Fifth, tax credits are important for retail investors, with a maximum upper limit of, for example, Rs2-3 million per annum for both mutual funds and pensions. To offset the withdrawal of tax benefits, the maximum amount that wealthy salaried individuals can invest can be reduced. This will help reduce tax arbitrage between companies investing through mutual funds in government debt and those investing directly in T-Bills/PIBs.

Finally, there is significant public interest in investing in new companies. While it is true that a large percentage of startups may fail, potentially leading to huge losses, individuals from the middle class, who usually pursue real estate investments, can be allowed to take high-risk exposure to startups. However, this should be subject to strict disclosures, disclaimers and qualifications regarding net worth and risk tolerance.

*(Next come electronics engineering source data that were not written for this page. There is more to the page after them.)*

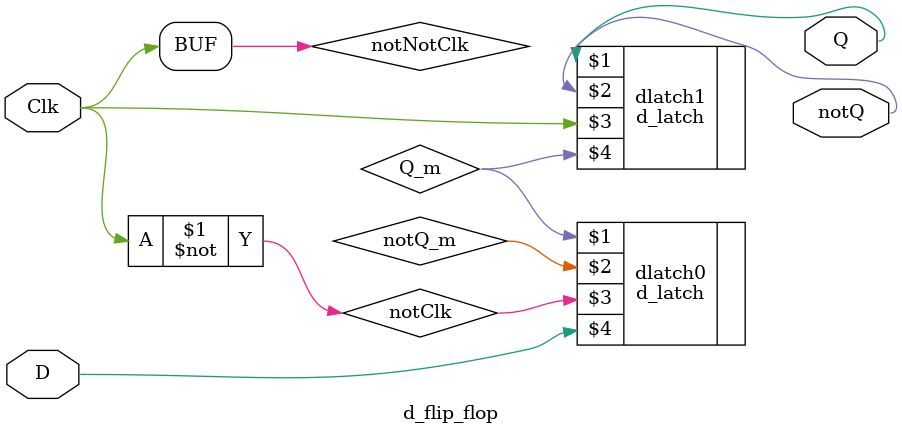
<source format=v>
`timescale 1ns / 1ps
`default_nettype none

module d_flip_flop(Q, notQ, Clk, D);
    
    /* all ports are wires */
    output wire Q, notQ; // outputs of slave latch
    input wire Clk, D;
    
    /* internal nets */
    wire notClk, notNotClk;
    wire Q_m; // output of master latch
    wire notQ_m; // notQ_m will be wired to the d_latch but left unconnected
    
    /* structural level wiring */
    d_latch dlatch0(Q_m, notQ_m, notClk, D);
    d_latch dlatch1(Q, notQ, notNotClk, Q_m);
    
    /* ensure that clock is defined according to schematic */
    assign notClk = ~Clk;
    assign notNotClk = ~(~Clk);
    
endmodule

</source>
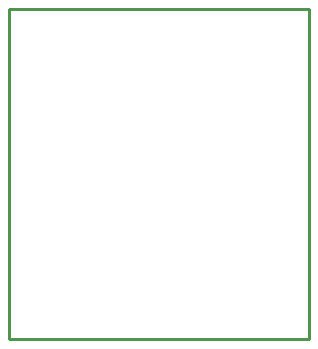
<source format=gko>
G04 Layer: BoardOutline*
G04 EasyEDA v6.2.46, 2019-12-16T18:13:11+02:00*
G04 4f520af787a2458aba7336f494d3e8d0,9a472788fb3748f5b1af1517000a09b8,10*
G04 Gerber Generator version 0.2*
G04 Scale: 100 percent, Rotated: No, Reflected: No *
G04 Dimensions in millimeters *
G04 leading zeros omitted , absolute positions ,3 integer and 3 decimal *
%FSLAX33Y33*%
%MOMM*%
G90*
G71D02*

%ADD10C,0.254000*%
G54D10*
G01X0Y27940D02*
G01X25400Y27940D01*
G01X25400Y0D01*
G01X0Y0D01*
G01X0Y27940D01*

%LPD*%
M00*
M02*

</source>
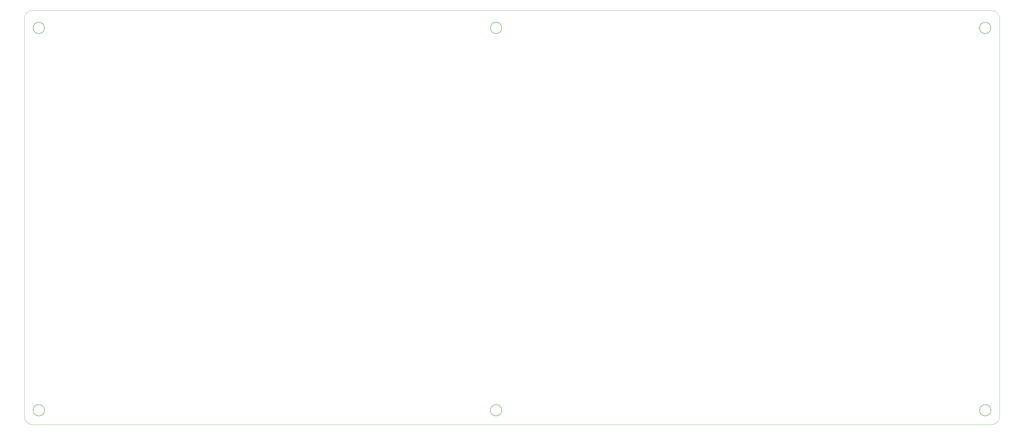
<source format=gbr>
%TF.GenerationSoftware,KiCad,Pcbnew,9.0.1*%
%TF.CreationDate,2025-07-07T17:58:15-06:00*%
%TF.ProjectId,MixDeck v1,4d697844-6563-46b2-9076-312e6b696361,rev?*%
%TF.SameCoordinates,Original*%
%TF.FileFunction,Profile,NP*%
%FSLAX46Y46*%
G04 Gerber Fmt 4.6, Leading zero omitted, Abs format (unit mm)*
G04 Created by KiCad (PCBNEW 9.0.1) date 2025-07-07 17:58:15*
%MOMM*%
%LPD*%
G01*
G04 APERTURE LIST*
%TA.AperFunction,Profile*%
%ADD10C,0.050000*%
%TD*%
%TA.AperFunction,Profile*%
%ADD11C,0.200000*%
%TD*%
G04 APERTURE END LIST*
D10*
X369570000Y-358775000D02*
X369570000Y-200025000D01*
X755015000Y-361950000D02*
X372745000Y-361950000D01*
X758190000Y-200025000D02*
X758190000Y-358775000D01*
X372745000Y-196850000D02*
X755015000Y-196850000D01*
X369570000Y-200025000D02*
G75*
G02*
X372745000Y-196850000I3175000J0D01*
G01*
X372745000Y-361950000D02*
G75*
G02*
X369570000Y-358775000I0J3175000D01*
G01*
X758190000Y-358775000D02*
G75*
G02*
X755015000Y-361950000I-3175000J0D01*
G01*
X755015000Y-196850000D02*
G75*
G02*
X758190000Y-200025000I0J-3175000D01*
G01*
D11*
X377535000Y-203835000D02*
G75*
G02*
X373035000Y-203835000I-2250000J0D01*
G01*
X373035000Y-203835000D02*
G75*
G02*
X377535000Y-203835000I2250000J0D01*
G01*
X754725000Y-356235000D02*
G75*
G02*
X750225000Y-356235000I-2250000J0D01*
G01*
X750225000Y-356235000D02*
G75*
G02*
X754725000Y-356235000I2250000J0D01*
G01*
X559780000Y-203835000D02*
G75*
G02*
X555280000Y-203835000I-2250000J0D01*
G01*
X555280000Y-203835000D02*
G75*
G02*
X559780000Y-203835000I2250000J0D01*
G01*
X559780000Y-356235000D02*
G75*
G02*
X555280000Y-356235000I-2250000J0D01*
G01*
X555280000Y-356235000D02*
G75*
G02*
X559780000Y-356235000I2250000J0D01*
G01*
X754725000Y-203835000D02*
G75*
G02*
X750225000Y-203835000I-2250000J0D01*
G01*
X750225000Y-203835000D02*
G75*
G02*
X754725000Y-203835000I2250000J0D01*
G01*
X377535000Y-356235000D02*
G75*
G02*
X373035000Y-356235000I-2250000J0D01*
G01*
X373035000Y-356235000D02*
G75*
G02*
X377535000Y-356235000I2250000J0D01*
G01*
M02*

</source>
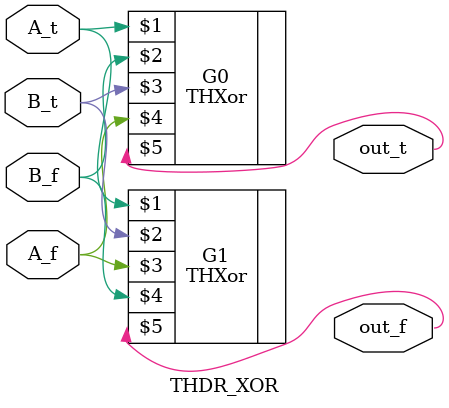
<source format=v>
module THDR_XOR(A_t, A_f, B_t, B_f, out_t, out_f);

input A_t, A_f, B_t,B_f;
output out_t, out_f;

THXor G0(A_t, B_f, B_t, A_f, out_t);
THXor G1(A_t, B_t, A_f, B_f, out_f);

endmodule
</source>
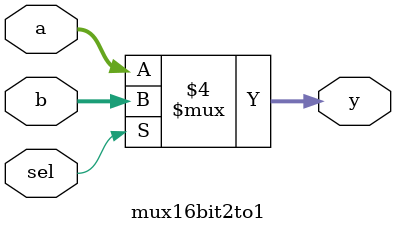
<source format=v>
module top_module(
    input [31:0] a,
    input [31:0] b,
    output [31:0] sum
);

wire c1;
wire [31:16] s1, s2;

add16 a1( .a(a[15:0]), .b(b[15:0]), .cin(1'b0), .sum(sum[15:0]), .cout(c1) );
add16 a2( .a(a[31:16]), .b(b[31:16]), .cin(1'b0), .sum(s1), .cout() );
add16 a3( .a(a[31:16]), .b(b[31:16]), .cin(1'b1), .sum(s2), .cout() );
mux16bit2to1 m1( .sel(c1), .a(s1), .b(s2), .y(sum[31:16]) );


endmodule

module add1 ( 
    input a, input b, 
    input cin,   
    output sum, 
    output cout 
    );
assign sum = a ^ b ^ cin;
assign cout = ((a ^ b) & cin) | (a & b);

// Full adder module here

endmodule


module add16 (
    input [15:0] a,
    input [15:0] b,
    input cin,
    output [15:0] sum,
    output cout
);
wire [14:0] c;
genvar i;
generate
    for (i = 0; i < 16; i = i + 1) begin : adders
        if (i == 0)
            add1 adders(
            .a(a[i]),
            .b(b[i]),
            .cin(cin),
            .sum(sum[i]),
            .cout(c[i])
            );
        else if (i == 15)
            add1 adders(
            .a(a[i]),
            .b(b[i]),
            .cin(c[i-1]),
            .sum(sum[i]),
            .cout(cout)
            );
        else
            add1 adders(
            .a(a[i]),
            .b(b[i]),
            .cin(c[i-1]),
            .sum(sum[i]),
            .cout(c[i])
            );
    end
endgenerate
endmodule

module mux16bit2to1 (
    input sel,
    input [15:0] a,
    input [15:0] b,
    output reg [15:0] y
    );
always @ (*) begin
    if (sel == 1'b0)
        y = a;
    else
        y = b;
end

endmodule
</source>
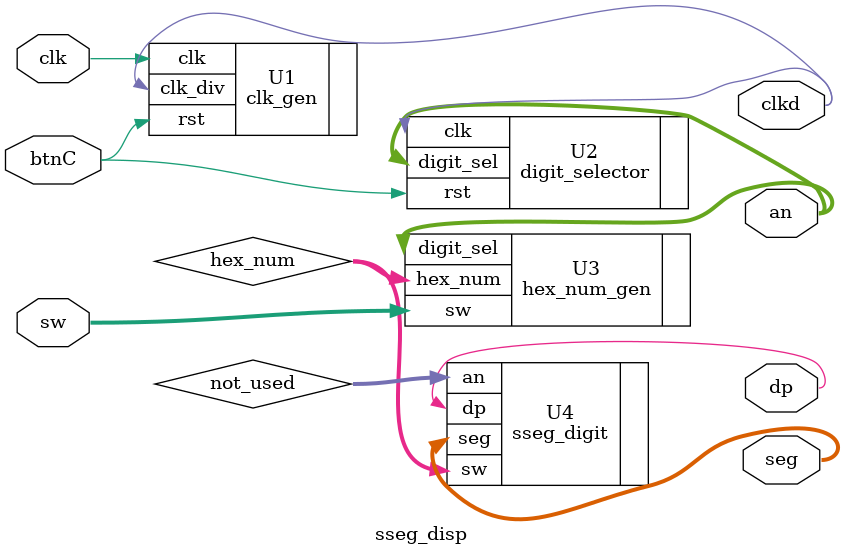
<source format=v>
`timescale 1ns / 1ps


module sseg_disp(
    output [6:0] seg,
    output [3:0] an,
    output dp, clkd,
    input [15:0] sw,
    input btnC,
    input clk
    );
    
    wire [3:0] not_used;        //Declaring the wire for lab3's "an" because we are not using it
    wire [3:0] hex_num;         //Declaring the wire for hex_num that is the 4bit value of the switches
    
                                    //Switched to new instantiation model
    clk_gen U1(                     //Instantiating the clock generator module
        .clk_div (clkd),
        .clk (clk),
        .rst (btnC)
    );
    digit_selector U2(              //Instantiating the digit selector module
        .digit_sel (an),
        .clk (clkd),
        .rst (btnC)
    );
    hex_num_gen U3(                 //Instantiating the hex number generator module
        .hex_num (hex_num),
        .digit_sel (an),
        .sw (sw)
    );
    sseg_digit U4(                //Instantiating the 7 segment display module from lab 3
        .seg (seg),
        .an (not_used),
        .dp (dp),
        .sw (hex_num)
    );
    
endmodule

</source>
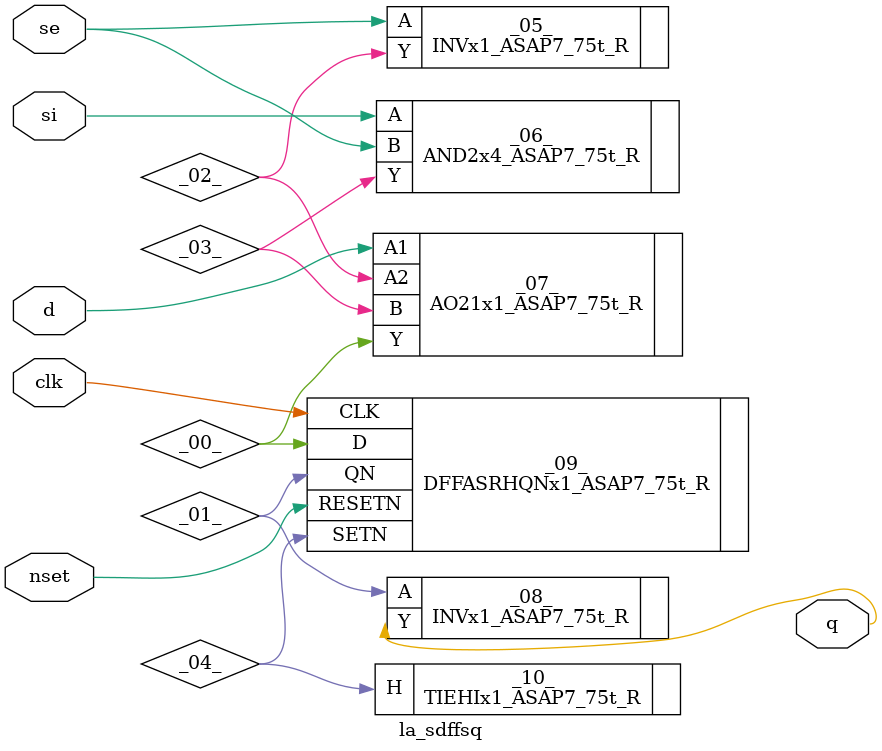
<source format=v>

/* Generated by Yosys 0.40 (git sha1 a1bb0255d, g++ 11.4.0-1ubuntu1~22.04 -fPIC -Os) */

module la_sdffsq(d, si, se, clk, nset, q);
  wire _00_;
  wire _01_;
  wire _02_;
  wire _03_;
  wire _04_;
  input clk;
  wire clk;
  input d;
  wire d;
  input nset;
  wire nset;
  output q;
  wire q;
  input se;
  wire se;
  input si;
  wire si;
  INVx1_ASAP7_75t_R _05_ (
    .A(se),
    .Y(_02_)
  );
  AND2x4_ASAP7_75t_R _06_ (
    .A(si),
    .B(se),
    .Y(_03_)
  );
  AO21x1_ASAP7_75t_R _07_ (
    .A1(d),
    .A2(_02_),
    .B(_03_),
    .Y(_00_)
  );
  INVx1_ASAP7_75t_R _08_ (
    .A(_01_),
    .Y(q)
  );
  DFFASRHQNx1_ASAP7_75t_R _09_ (
    .CLK(clk),
    .D(_00_),
    .QN(_01_),
    .RESETN(nset),
    .SETN(_04_)
  );
  TIEHIx1_ASAP7_75t_R _10_ (
    .H(_04_)
  );
endmodule

</source>
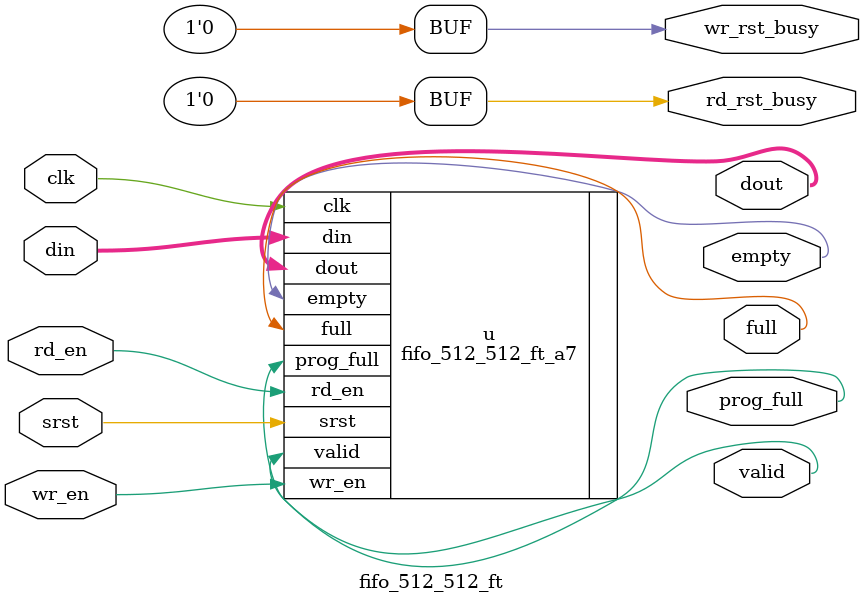
<source format=v>
`default_nettype none

module fifo_512_512_ft (
			input wire 	    clk,
			input wire 	    srst,
			input wire [511:0]  din,
			input wire 	    wr_en,
			output wire 	    full,
			output wire 	    empty,
			output wire 	    prog_full,
			input wire 	    rd_en,
			output wire [511:0] dout,
			output wire 	    valid,
			output wire 	    wr_rst_busy,
			output wire 	    rd_rst_busy
			);
   
   assign wr_rst_busy = 0;
   assign rd_rst_busy = 0;

   fifo_512_512_ft_a7 u(
			.clk (clk),
			.srst(srst),
			.din      (din),
			.wr_en    (wr_en),
			.full     (full),
			.empty    (empty),
			.prog_full(prog_full),
			.rd_en    (rd_en),
			.dout     (dout),
			.valid    (valid)
			);

endmodule // fifo_512_512_ft

`default_nettype wire

</source>
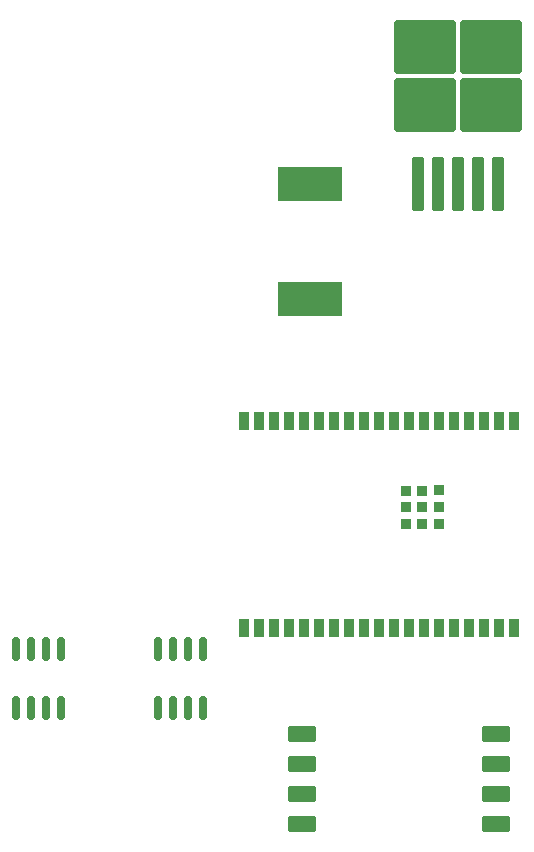
<source format=gbr>
%TF.GenerationSoftware,KiCad,Pcbnew,8.0.8*%
%TF.CreationDate,2025-02-09T13:51:33-05:00*%
%TF.ProjectId,ESPHomeACMonitor,45535048-6f6d-4654-9143-4d6f6e69746f,rev?*%
%TF.SameCoordinates,Original*%
%TF.FileFunction,Paste,Top*%
%TF.FilePolarity,Positive*%
%FSLAX46Y46*%
G04 Gerber Fmt 4.6, Leading zero omitted, Abs format (unit mm)*
G04 Created by KiCad (PCBNEW 8.0.8) date 2025-02-09 13:51:33*
%MOMM*%
%LPD*%
G01*
G04 APERTURE LIST*
G04 Aperture macros list*
%AMRoundRect*
0 Rectangle with rounded corners*
0 $1 Rounding radius*
0 $2 $3 $4 $5 $6 $7 $8 $9 X,Y pos of 4 corners*
0 Add a 4 corners polygon primitive as box body*
4,1,4,$2,$3,$4,$5,$6,$7,$8,$9,$2,$3,0*
0 Add four circle primitives for the rounded corners*
1,1,$1+$1,$2,$3*
1,1,$1+$1,$4,$5*
1,1,$1+$1,$6,$7*
1,1,$1+$1,$8,$9*
0 Add four rect primitives between the rounded corners*
20,1,$1+$1,$2,$3,$4,$5,0*
20,1,$1+$1,$4,$5,$6,$7,0*
20,1,$1+$1,$6,$7,$8,$9,0*
20,1,$1+$1,$8,$9,$2,$3,0*%
G04 Aperture macros list end*
%ADD10RoundRect,0.150000X0.150000X-0.825000X0.150000X0.825000X-0.150000X0.825000X-0.150000X-0.825000X0*%
%ADD11RoundRect,0.250000X0.950000X0.425000X-0.950000X0.425000X-0.950000X-0.425000X0.950000X-0.425000X0*%
%ADD12R,0.900000X1.500000*%
%ADD13R,0.900000X0.900000*%
%ADD14R,5.400000X2.900000*%
%ADD15RoundRect,0.250000X0.300000X-2.050000X0.300000X2.050000X-0.300000X2.050000X-0.300000X-2.050000X0*%
%ADD16RoundRect,0.250000X2.375000X-2.025000X2.375000X2.025000X-2.375000X2.025000X-2.375000X-2.025000X0*%
G04 APERTURE END LIST*
D10*
%TO.C,U4*%
X33595000Y-82025000D03*
X34865000Y-82025000D03*
X36135000Y-82025000D03*
X37405000Y-82025000D03*
X37405000Y-86975000D03*
X36135000Y-86975000D03*
X34865000Y-86975000D03*
X33595000Y-86975000D03*
%TD*%
%TO.C,U3*%
X45595000Y-82025000D03*
X46865000Y-82025000D03*
X48135000Y-82025000D03*
X49405000Y-82025000D03*
X49405000Y-86975000D03*
X48135000Y-86975000D03*
X46865000Y-86975000D03*
X45595000Y-86975000D03*
%TD*%
D11*
%TO.C,U2*%
X74200000Y-96810000D03*
X74200000Y-94270000D03*
X74200000Y-91730000D03*
X74200000Y-89190000D03*
X57800000Y-89190000D03*
X57800000Y-91730000D03*
X57800000Y-94270000D03*
X57800000Y-96810000D03*
%TD*%
D12*
%TO.C,U1*%
X75755000Y-62750000D03*
X74485000Y-62750000D03*
X73215000Y-62750000D03*
X71945000Y-62750000D03*
X70675000Y-62750000D03*
X69405000Y-62750000D03*
X68135000Y-62750000D03*
X66865000Y-62750000D03*
X65595000Y-62750000D03*
X64325000Y-62750000D03*
X63055000Y-62750000D03*
X61785000Y-62750000D03*
X60515000Y-62750000D03*
X59245000Y-62750000D03*
X57975000Y-62750000D03*
X56705000Y-62750000D03*
X55435000Y-62750000D03*
X54165000Y-62750000D03*
X52895000Y-62750000D03*
X52895000Y-80250000D03*
X54165000Y-80250000D03*
X55435000Y-80250000D03*
X56705000Y-80250000D03*
X57975000Y-80250000D03*
X59245000Y-80250000D03*
X60515000Y-80250000D03*
X61785000Y-80250000D03*
X63055000Y-80250000D03*
X64325000Y-80250000D03*
X65595000Y-80250000D03*
X66865000Y-80250000D03*
X68135000Y-80250000D03*
X69405000Y-80250000D03*
X70675000Y-80250000D03*
X71945000Y-80250000D03*
X73215000Y-80250000D03*
X74485000Y-80250000D03*
X75755000Y-80250000D03*
D13*
X69360000Y-68595000D03*
X67960000Y-68600000D03*
X66560000Y-68600000D03*
X69360000Y-70000000D03*
X67960000Y-70000000D03*
X66560000Y-70000000D03*
X69360000Y-71400000D03*
X67960000Y-71400000D03*
X66560000Y-71400000D03*
%TD*%
D14*
%TO.C,L1*%
X58500000Y-42650000D03*
X58500000Y-52350000D03*
%TD*%
D15*
%TO.C,U5*%
X74400000Y-42650000D03*
X72700000Y-42650000D03*
D16*
X73775000Y-31075000D03*
X68225000Y-31075000D03*
X73775000Y-35925000D03*
X68225000Y-35925000D03*
D15*
X71000000Y-42650000D03*
X69300000Y-42650000D03*
X67600000Y-42650000D03*
%TD*%
M02*

</source>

Pakistan’s long-term equity market valuations typically hover around 8x Price-to-Earnings ratio, in contrast to the current 4.3-4.5x ratio of the KSE 100. This indicates a huge potential for returns in the equity market, and the PSX can serve as a valuable channel for savings, fundraising and income distribution if the government offers timely incentives. With stability and ongoing reforms, there are great opportunities for investors.

However, it would be disappointing if retail investors entered the market in droves at a time when the index is already valued at around 6.5x-7 P/E, representing roughly a 50% upside from current levels. It is important to remember to diversify investments, conduct thorough research, understand your risk appetite, avoid speculation and refrain from excessive trading.